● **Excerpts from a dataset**
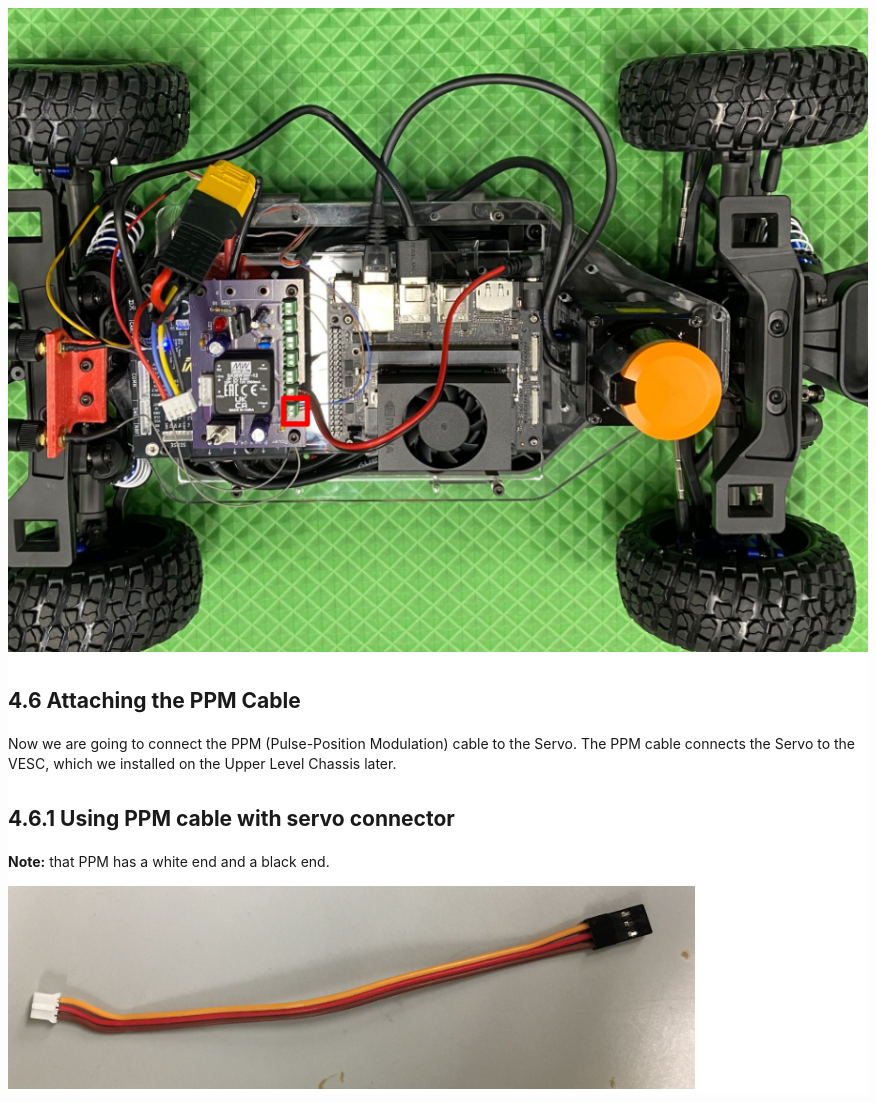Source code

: ![Lidar powered by Powerboard](<Building_F1Tenth_Pics/Screenshot from 2025-04-20 20-30-09.png>)

## 4.6 Attaching the PPM Cable

Now we are going to connect the PPM (Pulse-Position Modulation) cable to the Servo. The PPM cable connects the Servo to the VESC, which we installed on the Upper Level Chassis later.

## 4.6.1 Using PPM cable with servo connector

**Note:** that PPM has a white end and a black end.

![PPM cable](<Building_F1Tenth_Pics/Screenshot from 2025-03-13 16-38-29.png>)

● **Task description**
Can you copy the data above word for word, omitting the pictures?

● **Your solution**
Source code

: ![Lidar powered by Powerboard](<Building_F1Tenth_Pics/Screenshot from 2025-04-20 20-30-09.png>)

## 4.6 Attaching the PPM Cable

Now we are going to connect the PPM (Pulse-Position Modulation) cable to the Servo. The PPM cable connects the Servo to the VESC, which we installed on the Upper Level Chassis later.

## 4.6.1 Using PPM cable with servo connector

**Note:** that PPM has a white end and a black end.

![PPM cable](<Building_F1Tenth_Pics/Screenshot from 2025-03-13 16-38-29.png>)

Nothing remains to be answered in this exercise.